To present the results I will use classification matrices, transformed into heatmaps. The rows indicate Olympians’ actual sports, and the columns are their predicted sports. A dark value on the diagonal indicates accurate predictions (the athlete is predicted to be in their actual sport) while light values on the diagonal suggest that Olympians in a certain sport are misclassified by the algorithms used. In each case results for the training set are in the left column and results for the test set are on the right. For a higher resolution version, see this pdf.
Classifying Athletes by Sport
For most rows, swimming is the most common predicted sport. That’s partially because there are so many swimmers in the data and partially due to the fact that swimmers have a fairly generic body type as measured by height and weight (see the first post). With more features such as arm length and torso length we could better distinguish between swimmers and non-swimmers.
Three out of the four methods perform similarly. The real oddball here is random forest: it classifies the training data very well, but does about as well on the test data as the other methods. This suggests that random forest is overfitting the data, and won’t give us great predictions on new data.
Classifying Athletes by Event
The results here are similar to the ones above: all four methods do about equally well for the test data, while random forest overfits the training data. The two squares in each figure represent male and female sports. This is a good sanity check–at least our methods aren’t misclassifying men into women’s events or vice versa (recall that sex is one of the four features used for classification).
Visualizations are more helpful than looking at a large table of predicted probabilities, but what are the actual numbers? How accurate are the predictions from these methods? The table below presents accuracy for both tasks, for training and test sets.
The various methods classify Olympians into sports and events with about 25-30 percent accuracy. This isn’t great performance. Keep in mind that we only had four features to go on, though–with additional data about the participants we could probably do better.

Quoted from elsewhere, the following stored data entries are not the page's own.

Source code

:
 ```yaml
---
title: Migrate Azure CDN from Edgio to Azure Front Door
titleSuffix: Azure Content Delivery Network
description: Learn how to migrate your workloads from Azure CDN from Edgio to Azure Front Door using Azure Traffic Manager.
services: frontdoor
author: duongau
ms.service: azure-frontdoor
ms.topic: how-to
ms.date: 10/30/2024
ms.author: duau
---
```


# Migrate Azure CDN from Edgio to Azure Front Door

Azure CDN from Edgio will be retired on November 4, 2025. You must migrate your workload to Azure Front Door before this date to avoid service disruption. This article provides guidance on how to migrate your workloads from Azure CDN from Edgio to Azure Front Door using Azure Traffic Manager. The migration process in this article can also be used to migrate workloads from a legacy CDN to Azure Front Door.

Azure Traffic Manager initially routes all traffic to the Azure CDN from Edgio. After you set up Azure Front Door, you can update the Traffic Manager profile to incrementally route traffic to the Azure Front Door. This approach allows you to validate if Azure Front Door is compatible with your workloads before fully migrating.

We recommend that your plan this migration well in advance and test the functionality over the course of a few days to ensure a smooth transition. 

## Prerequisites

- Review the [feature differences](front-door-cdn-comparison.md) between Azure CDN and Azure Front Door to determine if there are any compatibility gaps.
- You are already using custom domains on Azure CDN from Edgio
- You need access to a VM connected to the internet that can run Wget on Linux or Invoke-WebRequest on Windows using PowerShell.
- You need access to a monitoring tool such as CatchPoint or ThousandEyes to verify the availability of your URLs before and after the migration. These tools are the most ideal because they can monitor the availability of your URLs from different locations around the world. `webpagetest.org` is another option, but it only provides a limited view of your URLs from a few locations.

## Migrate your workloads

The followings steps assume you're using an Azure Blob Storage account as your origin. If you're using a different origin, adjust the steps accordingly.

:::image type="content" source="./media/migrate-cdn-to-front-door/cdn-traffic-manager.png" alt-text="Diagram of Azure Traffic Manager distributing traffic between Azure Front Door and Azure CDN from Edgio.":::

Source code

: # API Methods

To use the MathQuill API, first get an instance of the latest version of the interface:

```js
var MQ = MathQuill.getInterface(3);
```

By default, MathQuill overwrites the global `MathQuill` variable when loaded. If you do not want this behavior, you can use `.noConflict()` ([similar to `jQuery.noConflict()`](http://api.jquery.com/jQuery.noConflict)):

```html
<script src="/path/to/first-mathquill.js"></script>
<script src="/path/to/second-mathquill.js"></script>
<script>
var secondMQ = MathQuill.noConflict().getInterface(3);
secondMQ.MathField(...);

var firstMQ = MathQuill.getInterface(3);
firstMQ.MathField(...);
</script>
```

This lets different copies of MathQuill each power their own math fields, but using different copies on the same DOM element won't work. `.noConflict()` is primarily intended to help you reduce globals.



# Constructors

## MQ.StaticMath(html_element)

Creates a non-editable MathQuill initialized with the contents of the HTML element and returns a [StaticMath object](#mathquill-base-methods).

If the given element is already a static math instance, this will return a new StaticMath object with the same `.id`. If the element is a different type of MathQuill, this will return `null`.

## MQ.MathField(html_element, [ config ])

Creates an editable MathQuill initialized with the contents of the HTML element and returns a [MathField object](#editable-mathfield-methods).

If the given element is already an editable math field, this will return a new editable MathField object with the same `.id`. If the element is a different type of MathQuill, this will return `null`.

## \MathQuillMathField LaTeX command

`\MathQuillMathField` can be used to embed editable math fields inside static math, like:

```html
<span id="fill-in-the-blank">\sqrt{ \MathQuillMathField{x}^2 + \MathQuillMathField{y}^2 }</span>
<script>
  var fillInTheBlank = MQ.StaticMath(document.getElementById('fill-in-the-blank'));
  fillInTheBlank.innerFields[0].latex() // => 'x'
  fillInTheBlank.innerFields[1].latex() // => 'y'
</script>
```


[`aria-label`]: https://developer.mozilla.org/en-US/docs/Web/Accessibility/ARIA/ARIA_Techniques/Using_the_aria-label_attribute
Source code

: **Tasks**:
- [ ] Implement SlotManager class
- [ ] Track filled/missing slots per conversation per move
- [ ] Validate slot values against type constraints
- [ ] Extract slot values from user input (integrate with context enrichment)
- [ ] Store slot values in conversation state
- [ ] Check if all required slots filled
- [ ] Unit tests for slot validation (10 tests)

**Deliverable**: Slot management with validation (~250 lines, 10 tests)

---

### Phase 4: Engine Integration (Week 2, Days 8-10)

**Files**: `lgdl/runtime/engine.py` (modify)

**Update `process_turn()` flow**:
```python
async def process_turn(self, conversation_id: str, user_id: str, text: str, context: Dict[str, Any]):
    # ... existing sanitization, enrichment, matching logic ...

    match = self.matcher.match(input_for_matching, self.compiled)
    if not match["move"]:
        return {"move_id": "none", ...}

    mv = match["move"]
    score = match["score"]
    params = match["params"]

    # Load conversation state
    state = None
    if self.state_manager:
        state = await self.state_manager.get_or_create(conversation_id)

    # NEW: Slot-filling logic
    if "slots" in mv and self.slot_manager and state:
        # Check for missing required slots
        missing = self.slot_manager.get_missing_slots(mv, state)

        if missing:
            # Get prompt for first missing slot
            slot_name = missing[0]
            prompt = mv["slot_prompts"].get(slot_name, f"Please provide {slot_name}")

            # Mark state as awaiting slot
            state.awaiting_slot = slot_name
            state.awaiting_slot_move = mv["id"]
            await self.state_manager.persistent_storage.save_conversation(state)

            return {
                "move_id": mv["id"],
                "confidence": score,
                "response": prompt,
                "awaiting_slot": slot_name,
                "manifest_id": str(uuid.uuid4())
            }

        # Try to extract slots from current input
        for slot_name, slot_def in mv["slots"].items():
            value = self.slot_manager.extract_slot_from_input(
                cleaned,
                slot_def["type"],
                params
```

After seeing these results I am deeply skeptical that David Epstein could classify Olympians by event using only their height and weight. Giving him the benefit of the doubt, he probably had in mind the kind of sports and events that we saw were easy to classify: basketball, weightlifting, and high jump, for example. These are the types of competitions that The Sports Gene focuses on. As we have seen, though, there is a wide range of sporting events and a corresponding diversity of body types. Being naturally tall or strong doesn’t hurt, by it also doesn’t automatically qualify you for the Olympics. Training and hard work play an important role, and Olympic athletes exhibit a wide range of physical characteristics.